Impressive fundraising effort.
The reason I agree mermaids will fail is below. I've posted these excerpts before :
The Mermaids charity have case studies printed on their website – and in each the parent, the mum, talks about their child liking the clothes, toys, hair of the opposite sex. This stereotyping – and it is stereotyping – is part of all of these stories.
I've removed the names as Mermaids don't seem to have changed them.
K, 40, is mum to A, nine and E, seven, who transitioned to live as a girl 2015. Here K, who is married to A, 46, explains how Mermaids have helped her family.
“From the age of two we started to notice that E didn’t quite fit in. I thought that my son was going to be gay, but it became apparent that there was something more than that…“E would look longingly at other little girls who were wearing dresses or skirts, and every time I picked her up from the childminder she would be have raided the dressing up box for a princess costume. She would come to the door to meet me in a sparkly pink dress and a tiara with a big smile on her face.
J, 40, is mum to T, nine. T was born female but began to identify as a male from the age of three. J lives with husband M, 40, and their daughter E, ten. Here she explains how Mermaids have helped her family.
“I’ve never brought my children up to particularly conform to gender stereotypes, so when T developed an obsession for Fireman Sam at the age of three I didn’t have a problem with it. He never wanted to wear a dress and rejected anything that was pink or flowery…“He had gorgeous blonde hair which fell in curly ringlets, and he begged me to let him have it cut short, in a boy’s style. I finally agreed and just before the new school term started I took him to the hairdresser, and reassured myself as it fell away that it was only hair, and that it would grow back. But T absolutely loved it.
L, 42, lives with son J, 12. She sought help from Mermaids after J told her he was transgender in July 2015. L, who is divorced, is also mum to H, 9
“Growing up I’d call J the anti-girl, as from being very small he never wanted to do anything that could be classed as at all girly. “I never bought my children gender-specific toys or pink or blue clothes, so the fact Jack loved Bob the Builder didn’t bother me at all. But I remember having to bribe him at the age of four with Bob toys in order to get him to wear a bridesmaid’s dress for my brother’s wedding.
D, 47 and P, 49, are parents to S, 14 who came out as transgender in 2014 and L, 12.

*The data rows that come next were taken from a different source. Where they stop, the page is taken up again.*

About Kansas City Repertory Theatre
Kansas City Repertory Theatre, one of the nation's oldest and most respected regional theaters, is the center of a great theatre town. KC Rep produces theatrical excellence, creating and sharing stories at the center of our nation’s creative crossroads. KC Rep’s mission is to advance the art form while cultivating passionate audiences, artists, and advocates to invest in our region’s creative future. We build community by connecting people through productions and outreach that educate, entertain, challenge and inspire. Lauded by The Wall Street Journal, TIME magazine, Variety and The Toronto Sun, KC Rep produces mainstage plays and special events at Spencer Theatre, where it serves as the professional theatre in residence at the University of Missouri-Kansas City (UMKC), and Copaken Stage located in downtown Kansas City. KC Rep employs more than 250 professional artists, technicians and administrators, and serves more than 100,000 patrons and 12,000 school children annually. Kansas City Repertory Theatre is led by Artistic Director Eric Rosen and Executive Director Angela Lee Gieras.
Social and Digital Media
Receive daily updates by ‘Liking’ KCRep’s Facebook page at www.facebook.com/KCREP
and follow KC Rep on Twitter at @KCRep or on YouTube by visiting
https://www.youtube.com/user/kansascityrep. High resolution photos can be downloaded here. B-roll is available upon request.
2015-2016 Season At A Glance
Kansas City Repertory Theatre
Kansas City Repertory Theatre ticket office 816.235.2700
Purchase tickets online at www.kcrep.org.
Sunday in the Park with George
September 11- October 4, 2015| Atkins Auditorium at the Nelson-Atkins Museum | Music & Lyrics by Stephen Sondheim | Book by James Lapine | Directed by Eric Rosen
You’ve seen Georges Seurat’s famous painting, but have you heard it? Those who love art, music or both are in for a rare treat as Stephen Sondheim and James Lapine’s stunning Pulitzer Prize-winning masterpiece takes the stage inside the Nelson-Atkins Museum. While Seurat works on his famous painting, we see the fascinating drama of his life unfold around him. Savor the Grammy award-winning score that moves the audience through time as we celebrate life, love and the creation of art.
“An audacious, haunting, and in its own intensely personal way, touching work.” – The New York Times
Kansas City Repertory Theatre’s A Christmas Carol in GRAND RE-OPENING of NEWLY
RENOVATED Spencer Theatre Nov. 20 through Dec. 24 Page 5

“But looking back I can see there were pointers. S always wanted to play with the dressing up box, and she always wanted to be a princess. She always wanted long hair too… When she got to the final year of primary school a natural split started to happen. Boys would sit on one side of the classroom and the girls on the other, and S began to be more aware that she didn’t feel like a boy and she didn’t want to sit with the boys or play with them.
C, 46, lives with husband M, 47 and sons W 14 and J, 11. W came out as transgender when he was 11. Here C explains the difference Mermaids has made to her family.

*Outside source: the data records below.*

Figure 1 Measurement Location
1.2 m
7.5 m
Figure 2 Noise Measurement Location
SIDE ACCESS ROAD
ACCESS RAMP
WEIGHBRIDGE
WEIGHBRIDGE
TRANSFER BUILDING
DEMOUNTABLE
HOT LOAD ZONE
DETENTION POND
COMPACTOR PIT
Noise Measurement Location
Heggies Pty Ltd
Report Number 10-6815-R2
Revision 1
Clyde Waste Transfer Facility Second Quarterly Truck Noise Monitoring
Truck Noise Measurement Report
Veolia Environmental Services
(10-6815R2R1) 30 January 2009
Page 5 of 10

“There was always something not quite right for W, and from a very young age he didn’t really fit in. He was never a girly girl at all, and when I insisted he wore a dress to a family event when he was about eight he became hysterical at the prospect. I knew this wasn’t just a tantrum, he was genuinely distressed but wasn’t old enough to be able to tell me why it felt so wrong.
A non mermaids parent [for some reason quoted there]

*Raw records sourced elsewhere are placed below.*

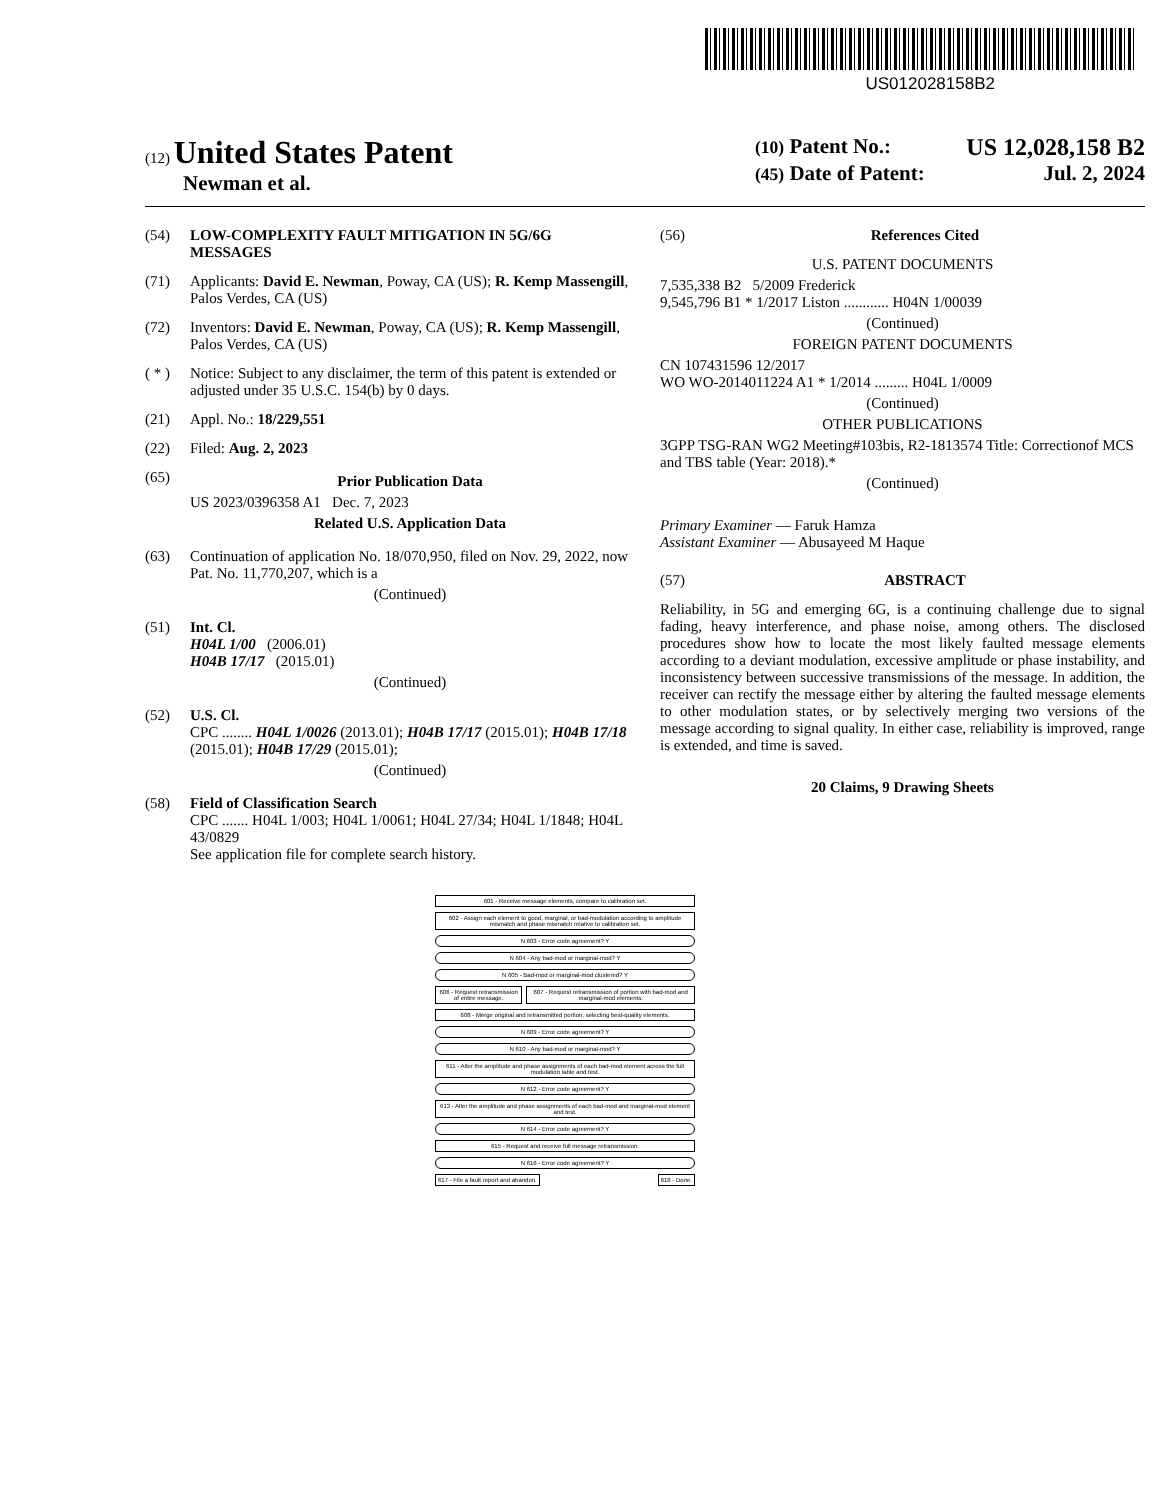US012028158B2
(12) United States Patent
Newman et al.
(10) Patent No.: US 12,028,158 B2
(45) Date of Patent: Jul. 2, 2024
(54) LOW-COMPLEXITY FAULT MITIGATION IN 5G/6G MESSAGES
(71) Applicants: David E. Newman, Poway, CA (US); R. Kemp Massengill, Palos Verdes, CA (US)
(72) Inventors: David E. Newman, Poway, CA (US); R. Kemp Massengill, Palos Verdes, CA (US)
( * ) Notice: Subject to any disclaimer, the term of this patent is extended or adjusted under 35 U.S.C. 154(b) by 0 days.
(21) Appl. No.: 18/229,551
(22) Filed: Aug. 2, 2023
(65)
Prior Publication Data
US 2023/0396358 A1 Dec. 7, 2023
Related U.S. Application Data
(63) Continuation of application No. 18/070,950, filed on Nov. 29, 2022, now Pat. No. 11,770,207, which is a
(Continued)
(51) Int. Cl.
H04L 1/00 (2006.01)
H04B 17/17 (2015.01)
(Continued)
(52) U.S. Cl.
CPC ........ H04L 1/0026 (2013.01); H04B 17/17 (2015.01); H04B 17/18 (2015.01); H04B 17/29 (2015.01);
(Continued)
(58) Field of Classification Search
CPC ....... H04L 1/003; H04L 1/0061; H04L 27/34; H04L 1/1848; H04L 43/0829
See application file for complete search history.
(56) References Cited
U.S. PATENT DOCUMENTS
7,535,338 B2 5/2009 Frederick
9,545,796 B1 * 1/2017 Liston ............ H04N 1/00039
(Continued)
FOREIGN PATENT DOCUMENTS
CN 107431596 12/2017
WO WO-2014011224 A1 * 1/2014 ......... H04L 1/0009
(Continued)
OTHER PUBLICATIONS
3GPP TSG-RAN WG2 Meeting#103bis, R2-1813574 Title: Correctionof MCS and TBS table (Year: 2018).*
(Continued)
Primary Examiner — Faruk Hamza
Assistant Examiner — Abusayeed M Haque
(57) ABSTRACT
Reliability, in 5G and emerging 6G, is a continuing challenge due to signal fading, heavy interference, and phase noise, among others. The disclosed procedures show how to locate the most likely faulted message elements according to a deviant modulation, excessive amplitude or phase instability, and inconsistency between successive transmissions of the message. In addition, the receiver can rectify the message either by altering the faulted message elements to other modulation states, or by selectively merging two versions of the message according to signal quality. In either case, reliability is improved, range is extended, and time is saved.
20 Claims, 9 Drawing Sheets
601 - Receive message elements, compare to calibration set.
602 - Assign each element to good, marginal, or bad-modulation according to amplitude mismatch and phase mismatch relative to calibration set.
N 603 - Error code agreement? Y
N 604 - Any bad-mod or marginal-mod? Y
N 605 - Bad-mod or marginal-mod clustered? Y
606 - Request retransmission of entire message.
607 - Request retransmission of portion with bad-mod and marginal-mod elements.
608 - Merge original and retransmitted portion, selecting best-quality elements.
N 609 - Error code agreement? Y
N 610 - Any bad-mod or marginal-mod? Y
611 - Alter the amplitude and phase assignments of each bad-mod element across the full modulation table and test.
N 612 - Error code agreement? Y
613 - Alter the amplitude and phase assignments of each bad-mod and marginal-mod element and test.
N 614 - Error code agreement? Y
615 - Request and receive full message retransmission.
N 616 - Error code agreement? Y
617 - File a fault report and abandon.
618 - Done.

I used to think I had a little boy. A lovely, sweet, feminine little boy who loved to wear skirts and dresses and twirl around the living room. Sometimes he would even ask us to call him a girl. Just pretending, we figured. How cute.
A, 45, is mum to C, 15 and O, six and the family live in Y. C transitioned from female to male when he was 12.
As soon as he could express himself it was clear that C saw himself as a boy. When he was learning to write in nursery the first words he wrote were ‘Mr’ and ‘he’. He would never wear girls knickers, instead he always wanted underpants, and the longest he ever had his hair was in a bob, which he hated. When I let him have it cut into a crop he was thrilled. All his friends at school were boys and every activity he wanted to do was typically something that boys would be more interested in.
From there, the story goes the same way - the child expresses distress (at onset of puberty or otherwise) and the parent searches in vain for an explanation - until transition is found (online, or sometimes via the Mermaids charity). Mermaids promote puberty blockers, after which around 100% of children then move onto cross sex hormones, causing certain sterility.